Threats Tagged 'persistence'

A sophisticated Rust-based macOS implant named macOS.Gaslight has been discovered, featuring a novel 3.5 KB prompt-injection payload containing 38 fabricated system messages designed to disrupt LLM-assisted malware analysis. The backdoor communicates via Telegram Bot API with AES-GCM encrypted payloads over certificate-pinned TLS and includes self-redaction capabilities to hide its bot token from logs. It provides operators with an interactive shell, system information collection, and credential stealing capabilities through a bundled Python script that targets browser data, keychains, and command histories. The implant uses runtime-fetched CPython interpreters and establishes persistence through a LaunchAgent masquerading as an Apple system service. This threat is assessed with high confidence to be aligned with DPRK activity and represents a significant evolution in adversarial techniques targeting security analysts rather than sandbox environments.

A malicious npm package named 'node-fetch-utils' was discovered masquerading as a legitimate fetch helper utility.
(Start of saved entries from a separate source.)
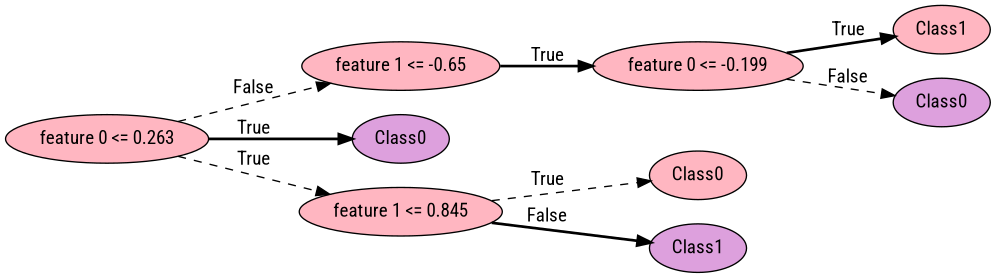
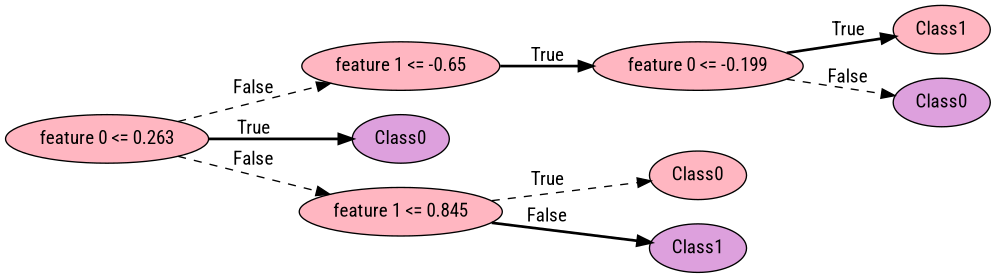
  digraph {
    fontname="Roboto Condensed"
    rankdir=LR
    node [fillcolor=lightpink fontname="Roboto Condensed" style=filled]
    edge [fontname="Roboto Condensed" style=bold]
    n1 [label="feature 1 <= -0.65"]
    n2 [label="feature 0 <= -0.199"]
    n3 [label=Class1]
    n4 [fillcolor=plum label=Class0]
    n5 [label="feature 0 <= 0.263"]
    n6 [fillcolor=plum label=Class0]
    n7 [label="feature 1 <= 0.845"]
    n8 [label=Class0]
    n9 [fillcolor=plum label=Class1]
    n1 -> n2 [label=True]
    n2 -> n3 [label=True]
    n2 -> n4 [label=False style=dashed]
    n5 -> n1 [label=False style=dashed]
    n5 -> n6 [label=True]
-   n5 -> n7 [label=True style=dashed]
+   n5 -> n7 [label=False style=dashed]
    n7 -> n8 [label=True style=dashed]
    n7 -> n9 [label=False]
  }
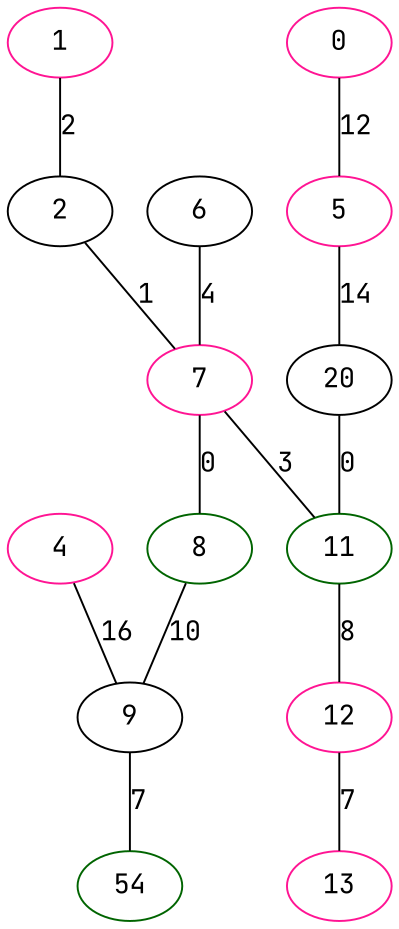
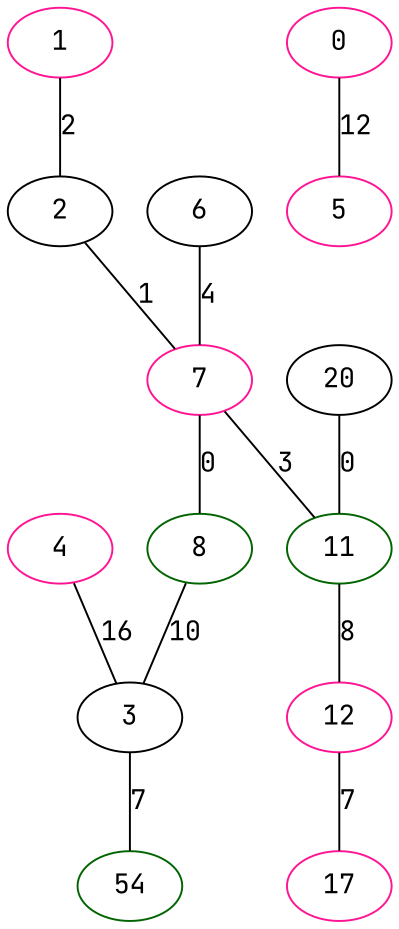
  graph {
    fontname="JetBrains Mono"
    node [color=deeppink fontname="JetBrains Mono"]
    edge [fontname="JetBrains Mono"]
    n1 [color=black label=20]
    11 [color=darkgreen]
    12
-   13
+   13 [label=17]
    2 [color=black]
    7
    8 [color=darkgreen]
-   9 [color=black]
+   9 [color=black label=3]
    1
    6 [color=black]
    n11 [color=darkgreen label=54]
    0
    5
    4
    n1 -- 11 [label=0]
    11 -- 12 [label=8]
    12 -- 13 [label=7]
    2 -- 7 [label=1]
    7 -- 11 [label=3]
    7 -- 8 [label=0]
    8 -- 9 [label=10]
    9 -- n11 [label=7]
    1 -- 2 [label=2]
    6 -- 7 [label=4]
    0 -- 5 [label=12]
-   5 -- n1 [label=14]
    4 -- 9 [label=16]
  }
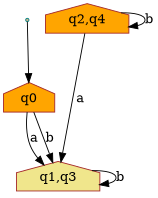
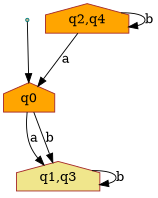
  digraph {
    rankdir=TB
    node [color=brown fillcolor=orange shape=house style=filled]
    "q1,q3" [fillcolor=khaki]
    q0
    __start_point__ [color=teal fillcolor=tan shape=point]
    "q2,q4"
    "q1,q3" -> "q1,q3" [label=b]
    q0 -> "q1,q3" [label=a]
    q0 -> "q1,q3" [label=b]
    __start_point__ -> q0
-   "q2,q4" -> "q1,q3" [label=a]
+   "q2,q4" -> q0 [label=a]
    "q2,q4" -> "q2,q4" [label=b]
  }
The package declares a remote tarball dependency from GitHub that executes upon installation. It runs an obfuscated postinstall script targeting Windows systems, which downloads a bundled Python runtime and drops it as Microsoft\EdgeBroker\pythonw.exe for persistence. The dropper then uses this disguised runtime to execute a fileless Python implant decrypted in memory and launched hidden via wscript. The dropper scripts self-delete while the disguised runtime remains active on the compromised system, establishing command and control communications.